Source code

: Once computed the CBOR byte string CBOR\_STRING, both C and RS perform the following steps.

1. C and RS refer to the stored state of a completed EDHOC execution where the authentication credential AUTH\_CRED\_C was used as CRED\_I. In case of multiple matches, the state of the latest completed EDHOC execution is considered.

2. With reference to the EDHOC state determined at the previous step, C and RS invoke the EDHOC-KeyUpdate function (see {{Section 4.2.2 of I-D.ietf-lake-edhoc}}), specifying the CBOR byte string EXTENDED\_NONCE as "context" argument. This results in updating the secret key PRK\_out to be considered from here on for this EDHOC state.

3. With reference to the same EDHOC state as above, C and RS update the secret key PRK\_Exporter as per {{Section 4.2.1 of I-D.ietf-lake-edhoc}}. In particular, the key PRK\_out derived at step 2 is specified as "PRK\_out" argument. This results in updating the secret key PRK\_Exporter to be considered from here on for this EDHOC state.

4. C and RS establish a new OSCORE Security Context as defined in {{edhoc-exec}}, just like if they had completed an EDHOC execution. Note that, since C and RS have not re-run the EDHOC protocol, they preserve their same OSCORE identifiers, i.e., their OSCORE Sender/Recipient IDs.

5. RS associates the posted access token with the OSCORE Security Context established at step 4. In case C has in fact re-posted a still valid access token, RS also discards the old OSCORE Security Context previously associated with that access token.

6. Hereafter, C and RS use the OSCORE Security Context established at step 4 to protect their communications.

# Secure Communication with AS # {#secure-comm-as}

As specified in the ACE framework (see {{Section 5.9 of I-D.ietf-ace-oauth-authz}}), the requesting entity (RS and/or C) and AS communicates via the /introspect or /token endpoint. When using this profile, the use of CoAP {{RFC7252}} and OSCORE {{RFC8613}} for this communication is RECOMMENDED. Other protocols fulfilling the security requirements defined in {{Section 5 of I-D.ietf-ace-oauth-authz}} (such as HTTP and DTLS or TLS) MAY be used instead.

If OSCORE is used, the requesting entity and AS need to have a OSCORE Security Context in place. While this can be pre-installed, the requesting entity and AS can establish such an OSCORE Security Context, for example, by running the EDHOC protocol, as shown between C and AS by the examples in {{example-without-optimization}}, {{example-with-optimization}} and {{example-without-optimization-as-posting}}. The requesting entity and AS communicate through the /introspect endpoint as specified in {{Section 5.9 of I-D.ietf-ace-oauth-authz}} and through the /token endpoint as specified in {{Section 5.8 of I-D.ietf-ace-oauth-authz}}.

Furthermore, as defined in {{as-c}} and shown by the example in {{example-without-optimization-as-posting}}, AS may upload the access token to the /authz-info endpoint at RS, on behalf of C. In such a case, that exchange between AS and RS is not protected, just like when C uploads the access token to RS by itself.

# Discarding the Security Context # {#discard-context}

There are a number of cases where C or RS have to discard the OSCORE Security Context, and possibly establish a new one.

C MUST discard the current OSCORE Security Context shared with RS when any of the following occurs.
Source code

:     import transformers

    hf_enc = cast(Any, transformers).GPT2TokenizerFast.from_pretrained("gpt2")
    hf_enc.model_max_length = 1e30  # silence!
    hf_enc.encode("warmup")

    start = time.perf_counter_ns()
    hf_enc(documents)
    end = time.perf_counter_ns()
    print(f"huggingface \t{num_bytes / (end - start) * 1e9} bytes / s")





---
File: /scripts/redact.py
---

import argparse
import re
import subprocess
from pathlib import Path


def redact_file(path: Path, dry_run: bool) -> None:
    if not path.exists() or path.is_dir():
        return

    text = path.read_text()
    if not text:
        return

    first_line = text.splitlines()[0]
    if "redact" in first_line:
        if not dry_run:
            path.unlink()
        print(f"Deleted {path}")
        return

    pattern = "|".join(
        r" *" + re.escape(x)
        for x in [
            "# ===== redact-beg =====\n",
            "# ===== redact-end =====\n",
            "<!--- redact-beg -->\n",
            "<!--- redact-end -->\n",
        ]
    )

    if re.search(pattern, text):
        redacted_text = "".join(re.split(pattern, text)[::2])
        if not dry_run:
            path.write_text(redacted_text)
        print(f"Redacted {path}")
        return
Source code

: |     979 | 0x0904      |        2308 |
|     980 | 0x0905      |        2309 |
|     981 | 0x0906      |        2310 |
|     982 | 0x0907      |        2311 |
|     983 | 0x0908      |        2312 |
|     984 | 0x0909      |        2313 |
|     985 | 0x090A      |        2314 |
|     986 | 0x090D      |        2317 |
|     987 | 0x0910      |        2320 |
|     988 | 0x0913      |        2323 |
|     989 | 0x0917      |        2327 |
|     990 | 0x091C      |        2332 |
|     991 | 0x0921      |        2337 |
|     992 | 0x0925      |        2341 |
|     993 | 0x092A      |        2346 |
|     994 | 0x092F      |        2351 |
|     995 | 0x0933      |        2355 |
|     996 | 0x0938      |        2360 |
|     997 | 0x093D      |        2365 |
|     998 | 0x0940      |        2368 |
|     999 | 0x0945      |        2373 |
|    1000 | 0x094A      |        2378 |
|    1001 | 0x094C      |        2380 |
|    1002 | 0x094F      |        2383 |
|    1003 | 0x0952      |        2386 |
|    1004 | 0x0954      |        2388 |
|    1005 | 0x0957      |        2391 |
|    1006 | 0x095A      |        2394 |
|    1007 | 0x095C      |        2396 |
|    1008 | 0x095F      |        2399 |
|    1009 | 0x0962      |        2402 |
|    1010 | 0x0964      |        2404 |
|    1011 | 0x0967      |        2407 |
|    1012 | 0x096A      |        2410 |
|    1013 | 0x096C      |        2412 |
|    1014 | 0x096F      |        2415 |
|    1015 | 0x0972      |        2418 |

________________________

Task objective |
Return only the lines between the one holding "1002 | 0x094F" and the one holding "1011 | 0x0967", inclusive, exactly as they appear above.

Reply to the task |
|    1002 | 0x094F      |        2383 |
|    1003 | 0x0952      |        2386 |
|    1004 | 0x0954      |        2388 |
|    1005 | 0x0957      |        2391 |
|    1006 | 0x095A      |        2394 |
|    1007 | 0x095C      |        2396 |
|    1008 | 0x095F      |        2399 |
|    1009 | 0x0962      |        2402 |
|    1010 | 0x0964      |        2404 |
|    1011 | 0x0967      |        2407 |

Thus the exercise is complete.